WRITTEN TASK |
Repeat each line exactly as it is written.

DATA SUPPLIED |
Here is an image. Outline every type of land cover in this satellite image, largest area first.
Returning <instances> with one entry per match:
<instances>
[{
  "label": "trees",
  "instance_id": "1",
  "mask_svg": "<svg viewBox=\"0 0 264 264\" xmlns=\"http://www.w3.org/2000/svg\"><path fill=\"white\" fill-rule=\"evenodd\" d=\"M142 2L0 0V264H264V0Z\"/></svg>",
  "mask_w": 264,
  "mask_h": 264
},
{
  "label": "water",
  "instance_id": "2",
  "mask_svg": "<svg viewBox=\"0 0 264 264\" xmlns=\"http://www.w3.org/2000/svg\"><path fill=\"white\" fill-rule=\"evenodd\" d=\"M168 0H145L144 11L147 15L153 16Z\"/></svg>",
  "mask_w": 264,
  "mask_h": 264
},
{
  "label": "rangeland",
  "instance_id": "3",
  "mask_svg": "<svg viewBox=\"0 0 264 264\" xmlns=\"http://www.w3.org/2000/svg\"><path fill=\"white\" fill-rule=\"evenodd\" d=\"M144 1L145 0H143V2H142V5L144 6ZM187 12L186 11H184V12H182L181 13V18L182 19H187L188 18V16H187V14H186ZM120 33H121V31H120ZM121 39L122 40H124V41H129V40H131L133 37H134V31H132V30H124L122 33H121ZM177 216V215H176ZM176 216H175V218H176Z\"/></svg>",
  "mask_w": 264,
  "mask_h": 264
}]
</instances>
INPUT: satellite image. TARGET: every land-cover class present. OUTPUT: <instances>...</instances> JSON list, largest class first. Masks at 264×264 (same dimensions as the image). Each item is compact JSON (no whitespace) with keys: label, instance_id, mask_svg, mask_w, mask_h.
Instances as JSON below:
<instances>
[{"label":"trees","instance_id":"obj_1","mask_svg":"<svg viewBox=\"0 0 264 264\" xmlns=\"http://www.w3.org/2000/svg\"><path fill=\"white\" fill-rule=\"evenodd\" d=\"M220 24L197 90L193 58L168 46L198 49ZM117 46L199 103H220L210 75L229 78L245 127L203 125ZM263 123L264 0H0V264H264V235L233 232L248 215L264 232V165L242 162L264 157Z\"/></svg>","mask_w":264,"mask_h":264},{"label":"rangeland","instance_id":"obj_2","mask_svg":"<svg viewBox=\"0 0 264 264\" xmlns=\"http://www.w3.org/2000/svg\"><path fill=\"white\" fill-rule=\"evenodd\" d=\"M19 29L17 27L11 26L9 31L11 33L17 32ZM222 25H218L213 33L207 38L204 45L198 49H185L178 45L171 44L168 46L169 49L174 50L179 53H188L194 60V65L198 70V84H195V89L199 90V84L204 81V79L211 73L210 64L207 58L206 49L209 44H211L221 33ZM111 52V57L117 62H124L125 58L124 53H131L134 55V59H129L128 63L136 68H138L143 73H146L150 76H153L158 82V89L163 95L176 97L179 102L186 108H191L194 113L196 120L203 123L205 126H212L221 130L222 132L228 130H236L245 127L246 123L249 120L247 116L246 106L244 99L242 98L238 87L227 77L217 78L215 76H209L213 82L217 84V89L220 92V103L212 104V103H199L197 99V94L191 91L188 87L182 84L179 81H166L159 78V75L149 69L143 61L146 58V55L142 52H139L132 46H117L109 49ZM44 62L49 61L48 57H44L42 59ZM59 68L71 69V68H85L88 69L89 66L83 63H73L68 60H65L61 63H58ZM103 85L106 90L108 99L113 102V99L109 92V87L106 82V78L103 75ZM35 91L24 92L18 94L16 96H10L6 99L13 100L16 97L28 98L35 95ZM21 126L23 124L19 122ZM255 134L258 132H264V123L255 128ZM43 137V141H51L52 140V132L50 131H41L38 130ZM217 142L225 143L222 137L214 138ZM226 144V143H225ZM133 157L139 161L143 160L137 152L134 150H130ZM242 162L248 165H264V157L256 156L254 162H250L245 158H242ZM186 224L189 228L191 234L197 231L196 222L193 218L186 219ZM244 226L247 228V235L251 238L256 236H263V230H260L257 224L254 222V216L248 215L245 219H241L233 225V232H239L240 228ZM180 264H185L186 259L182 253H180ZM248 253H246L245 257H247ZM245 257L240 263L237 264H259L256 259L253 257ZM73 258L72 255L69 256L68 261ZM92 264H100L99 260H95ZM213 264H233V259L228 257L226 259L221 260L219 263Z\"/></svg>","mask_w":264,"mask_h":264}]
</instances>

EXERCISE RESULT |
Here is an image. Outline every type of land cover in this satellite image, largest area first.
Returning <instances> with one entry per match:
<instances>
[{
  "label": "trees",
  "instance_id": "1",
  "mask_svg": "<svg viewBox=\"0 0 264 264\" xmlns=\"http://www.w3.org/2000/svg\"><path fill=\"white\" fill-rule=\"evenodd\" d=\"M142 2L0 0V264H264V0Z\"/></svg>",
  "mask_w": 264,
  "mask_h": 264
},
{
  "label": "water",
  "instance_id": "2",
  "mask_svg": "<svg viewBox=\"0 0 264 264\" xmlns=\"http://www.w3.org/2000/svg\"><path fill=\"white\" fill-rule=\"evenodd\" d=\"M168 0H145L144 11L147 15L153 16Z\"/></svg>",
  "mask_w": 264,
  "mask_h": 264
},
{
  "label": "rangeland",
  "instance_id": "3",
  "mask_svg": "<svg viewBox=\"0 0 264 264\" xmlns=\"http://www.w3.org/2000/svg\"><path fill=\"white\" fill-rule=\"evenodd\" d=\"M144 1L145 0H143V2H142V5L144 6ZM187 12L186 11H184V12H182L181 13V18L182 19H187L188 18V16H187V14H186ZM120 33H121V31H120ZM121 39L122 40H124V41H129V40H131L133 37H134V31H132V30H124L122 33H121ZM177 216V215H176ZM176 216H175V218H176Z\"/></svg>",
  "mask_w": 264,
  "mask_h": 264
}]
</instances>
INPUT: satellite image. TARGET: every land-cover class present. OUTPUT: <instances>...</instances> JSON list, largest class first. Masks at 264×264 (same dimensions as the image). Each item is compact JSON (no whitespace) with keys: label, instance_id, mask_svg, mask_w, mask_h.
Instances as JSON below:
<instances>
[{"label":"trees","instance_id":"obj_1","mask_svg":"<svg viewBox=\"0 0 264 264\" xmlns=\"http://www.w3.org/2000/svg\"><path fill=\"white\" fill-rule=\"evenodd\" d=\"M220 24L197 90L193 58L168 46L198 49ZM117 46L199 103H220L210 75L229 78L245 127L203 125ZM263 123L264 0H0V264H264V235L233 232L248 215L264 232V165L242 162L264 157Z\"/></svg>","mask_w":264,"mask_h":264},{"label":"rangeland","instance_id":"obj_2","mask_svg":"<svg viewBox=\"0 0 264 264\" xmlns=\"http://www.w3.org/2000/svg\"><path fill=\"white\" fill-rule=\"evenodd\" d=\"M19 29L17 27L11 26L9 31L11 33L17 32ZM222 25H218L213 33L207 38L204 45L198 49H185L178 45L171 44L168 46L169 49L174 50L179 53H188L194 60V65L198 70V84H195V89L199 90V84L204 81V79L211 73L210 64L207 58L206 49L209 44H211L221 33ZM111 52V57L117 62H124L125 58L124 53H131L134 55V59H129L128 63L136 68H138L143 73H146L150 76H153L158 82V89L163 95L176 97L179 102L186 108H191L194 113L196 120L203 123L205 126H212L221 130L222 132L228 130H236L245 127L246 123L249 120L247 116L246 106L244 99L242 98L238 87L227 77L217 78L215 76H209L213 82L217 84V89L220 92V103L212 104V103H199L197 99V94L191 91L188 87L182 84L179 81H166L159 78V75L149 69L143 61L146 58V55L142 52H139L132 46H117L109 49ZM44 62L49 61L48 57H44L42 59ZM59 68L71 69V68H85L88 69L89 66L83 63H73L68 60H65L61 63H58ZM103 85L106 90L108 99L113 102V99L109 92V87L106 82V78L103 75ZM35 91L24 92L18 94L16 96H10L6 99L13 100L16 97L28 98L35 95ZM21 126L23 124L19 122ZM255 134L258 132H264V123L255 128ZM43 137V141H51L52 140V132L50 131H41L38 130ZM217 142L225 143L222 137L214 138ZM226 144V143H225ZM133 157L139 161L143 160L137 152L134 150H130ZM242 162L248 165H264V157L256 156L254 162H250L245 158H242ZM186 224L189 228L191 234L197 231L196 222L193 218L186 219ZM244 226L247 228V235L251 238L256 236H263V230H260L257 224L254 222V216L248 215L245 219H241L233 225V232H239L240 228ZM180 264H185L186 259L182 253H180ZM248 253H246L245 257H247ZM245 257L240 263L237 264H259L256 259L253 257ZM73 258L72 255L69 256L68 261ZM92 264H100L99 260H95ZM213 264H233V259L228 257L226 259L221 260L219 263Z\"/></svg>","mask_w":264,"mask_h":264}]
</instances>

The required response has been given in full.